Bloom começou a exercer sua profissão no final dos 90 na escola de arte dramática de Hampstead (Londres), como tantos outros atores made in England. Em 1997 fez sua estreia com um pequeno papel no filme Wilde e num piscar de olhos apareceu Peter Jackson. Corria o ano de 1999, e o ator recorda bem: “Peter foi meu anjo da guarda, e em certo sentido tudo o que consegui na minha profissão eu devo a ele. É um homem a quem sempre peço conselhos e que nunca falhou comigo.” A primeira parte de O Hobbit superou os 2,55 bilhões de reais nas bilheterias, e na segunda, que estreia no Brasil em 13 de dezembro, se espera ainda uma cifra melhor... Mas a verdade é que ─ Legolas à parte ─ o que todos comentam em Nova York é a estreia do ator britânico nos palcos da Broadway, protagonizando uma adaptação de Romeu e Julieta. “Minha mãe me perguntou como me ocorreu começar no teatro com uma obra dessas. A coitada está preocupada, mas já lhe disse para não sofrer. A verdade é que é um monstro, uma obra inesgotável, mas me agradava buscar um novo desafio. Estive algum tempo sem pegar pesado e queria ver se seria capaz de fazer algo que me fizesse me sentir forte em um sentido profissional. Dizia Papa Wallenda [um famoso acrobata equilibrista] que a vida está na corda bamba, que o resto é só esperar, e eu acho que ele está certo”, afirma Bloom. Se consideramos a reação da crítica nova-iorquina ao galã, considerado um dos homens mais bonitos do planeta pela imprensa do gênero ─ feminino ─, a aposta lhe rendeu: “Uma estreia de primeira categoria”, escreveu o New York Times.

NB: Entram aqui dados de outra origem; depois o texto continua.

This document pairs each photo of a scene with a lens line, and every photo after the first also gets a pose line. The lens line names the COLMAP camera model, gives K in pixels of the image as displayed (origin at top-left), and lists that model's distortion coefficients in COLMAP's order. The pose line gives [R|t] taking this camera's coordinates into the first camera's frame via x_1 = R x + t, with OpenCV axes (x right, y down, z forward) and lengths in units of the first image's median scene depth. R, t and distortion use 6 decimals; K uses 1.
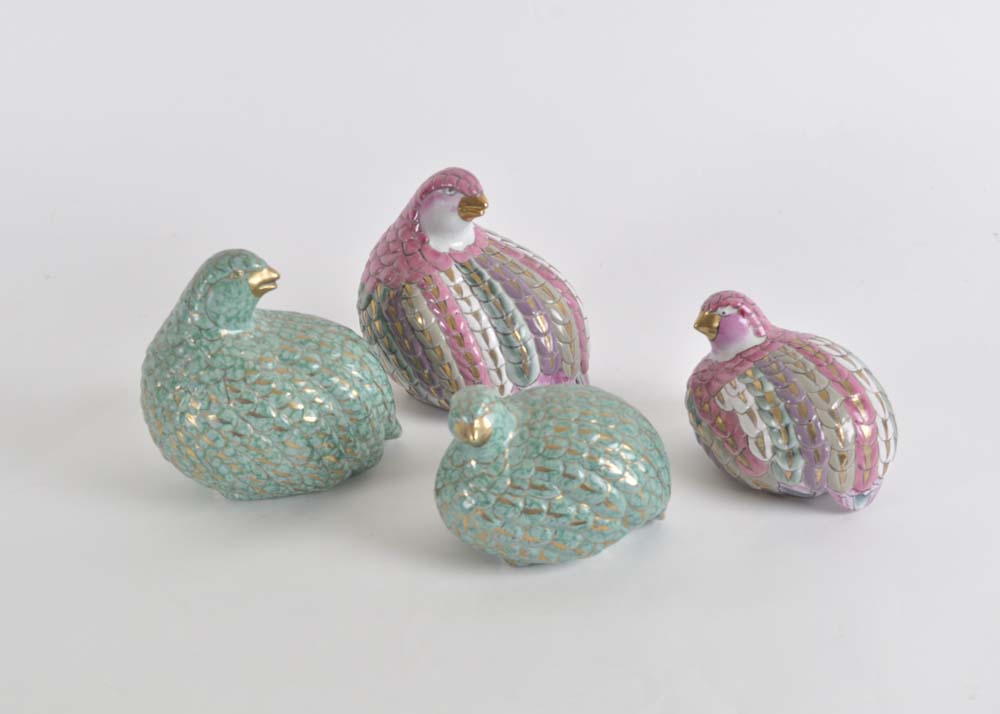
lens RADIAL K [[1845.1, 0, 499.5], [0, 1845.1, 353.7], [0, 0, 1]] dist [0.037739, 0.000000]
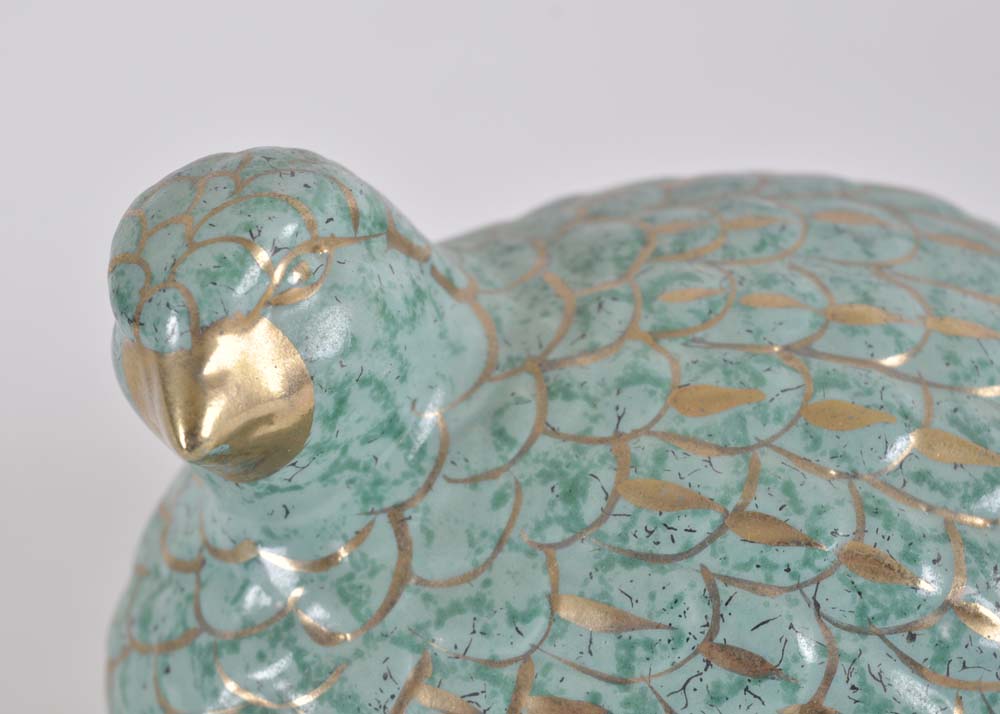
lens RADIAL K [[2355.7, 0, 498.2], [0, 2355.7, 356.0], [0, 0, 1]] dist [0.073572, 0.000000]
pose [[0.987608, 0.036504, -0.152637, 0.048600], [-0.027874, 0.997910, 0.058298, 0.023308], [0.154446, -0.053321, 0.986561, 0.761139]]
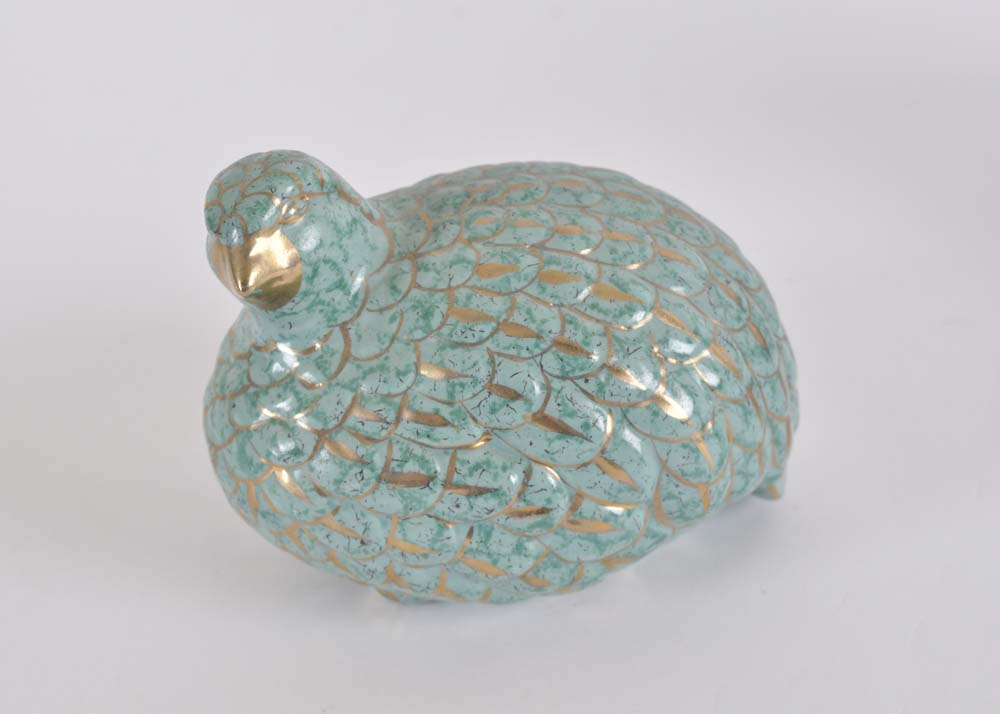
lens RADIAL K [[1981.8, 0, 497.9], [0, 1981.8, 357.8], [0, 0, 1]] dist [0.035377, 0.000000]
pose [[0.986783, 0.033289, -0.158589, 0.101114], [-0.021943, 0.997108, 0.072768, 0.029029], [0.160553, -0.068326, 0.984660, 0.587926]]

Além do mais, a obra teve um componente inesperado: o suposto romance com a protagonista, a atriz Condola Rashad, o que, somado ao divórcio de Bloom, fez com que alguns dessem por certo que sua Julieta é algo mais que uma colega de cena.

Para aguçar o assunto, o ator disse que “há vezes em que não posso deixar de beijar Condola... no palco”.

Seja como for, o inglês, budista há dez anos, encara seu regresso com muita calma. “Irei passo a passo, agora tenho dois Hobbits nas costas [o terceiro filme da trilogia estreia no final de 2014] e a obra de teatro para o dia-a-dia. Estou em Nova York, uma das melhores cidades do mundo, e pude voltar a colocar os olhos azuis de Legolas. Acha que tenho direito de me queixar?”

Bloom saiu já de casa e parece decidido a voltar em grande estilo. No momento o esperam o elfo mais famoso da história e um Romeu que ele representará até 12 de janeiro na Broadway. Não parece um plano ruim.